Prince Harry may be a British royal, but he feels most at home at a location a little further south.
That place is Africa, a continent Harry has traveled to (and worked in) multiple times over the past 20 years. His first visit came just after his mother’s death in 1997, when his father, Prince Charles, took him and his brother, Prince William, to clear their heads after tragedy. Now, he makes the trek annually.
“My dad told my brother and me to pack our bags—we were going to Africa to get away from it all,” he told Town & Country in their February cover story. “My brother and I were brought up outdoors. We appreciate nature and everything about it.
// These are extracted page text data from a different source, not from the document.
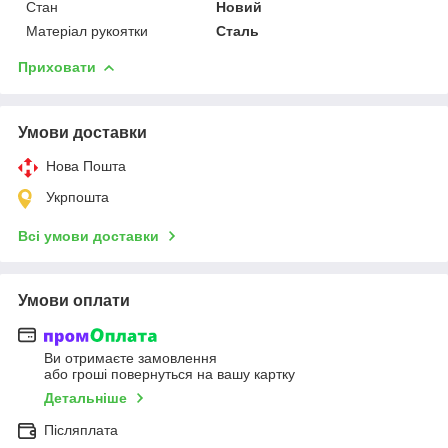
Стан
Новий
Матеріал рукоятки
Сталь
Приховати
Умови доставки
Нова Пошта
Укрпошта
Всі умови доставки
Умови оплати
Ви отримаєте замовлення
або гроші повернуться на вашу картку
Детальніше
Післяплата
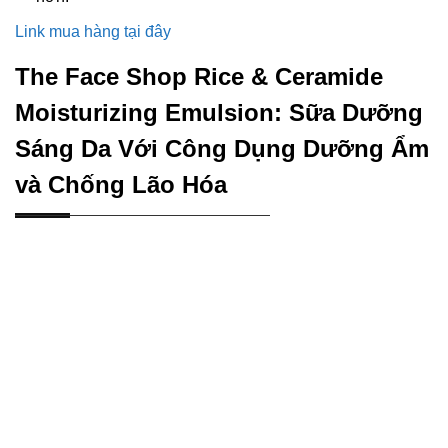
Link mua hàng tại đây
The Face Shop Rice & Ceramide
Moisturizing Emulsion: Sữa Dưỡng
Sáng Da Với Công Dụng Dưỡng Ẩm
và Chống Lão Hóa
This is where I feel more like myself than anywhere else in the world.”
His most recent trip to Africa came this past August, when he visited Malawi to participate in the 500 Elephants relocation project with non-profit conservation group Africa Parks. Town & Country documented Harry’s time in Malawi over six days of his three week trip in the thick of the animals’ migration — one of the largest human-led relocations in history.
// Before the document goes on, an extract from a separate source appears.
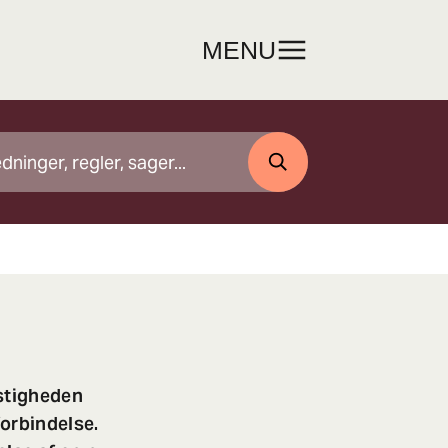
MENU
SØG
astigheden
forbindelse.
The 500 elephants and 2,000 other animals — a mixture of buffaloes, zebras, warthogs and others — were relocated from an area where they’re in high supply to another park, Nkhotakota, where the population has diminished due to poaching.
Harry became acquainted with African Parks in the summer of 2015, but this is his first time working with them on-site. The organization works not only with animal conservation, but with preserving Africa’s wildlife habitats — many of which cannot be sustained without a wildlife population.
“I completely fell in love with African Parks, because they get things done,” he said. “They make tough decisions, and they stick to principles.”
In the group, Harry is just one of the crew — people even address him as such, by his first name! He sleeps in the same tents, and wakes up with the sun like the rest of them.
“I love spending time with these guys,” he told T&C of the experience. “Night after night, chewing the fat around the fire, about the pros and cons of the legalization of rhino horn, or the historic migratory paths of elephants, or the population explosion on the African continent. And also conservation back home, which is hugely important.”
Harry’s passion for conservation isn’t the only thing that keeps him coming back to Africa. He says when he’s there, his mood shifts, his worries float away — in particular, due to the anonymity he’s able to have there.
“I wish I could spend more time in Africa,” he said. “I have this intense sense of complete relaxation and normality here. To not get recognized, to lose myself in the bush with what I would call the most down-to-earth people on the planet, people with no ulterior motives, no agendas, who would sacrifice everything for the betterment of nature… I talk to them about their jobs, about what they do. And I learn so much.”
And of course, he takes what he does in Africa and brings it back to Britian, too.
“I go home and bang the drum. So that we can all try to make a difference.”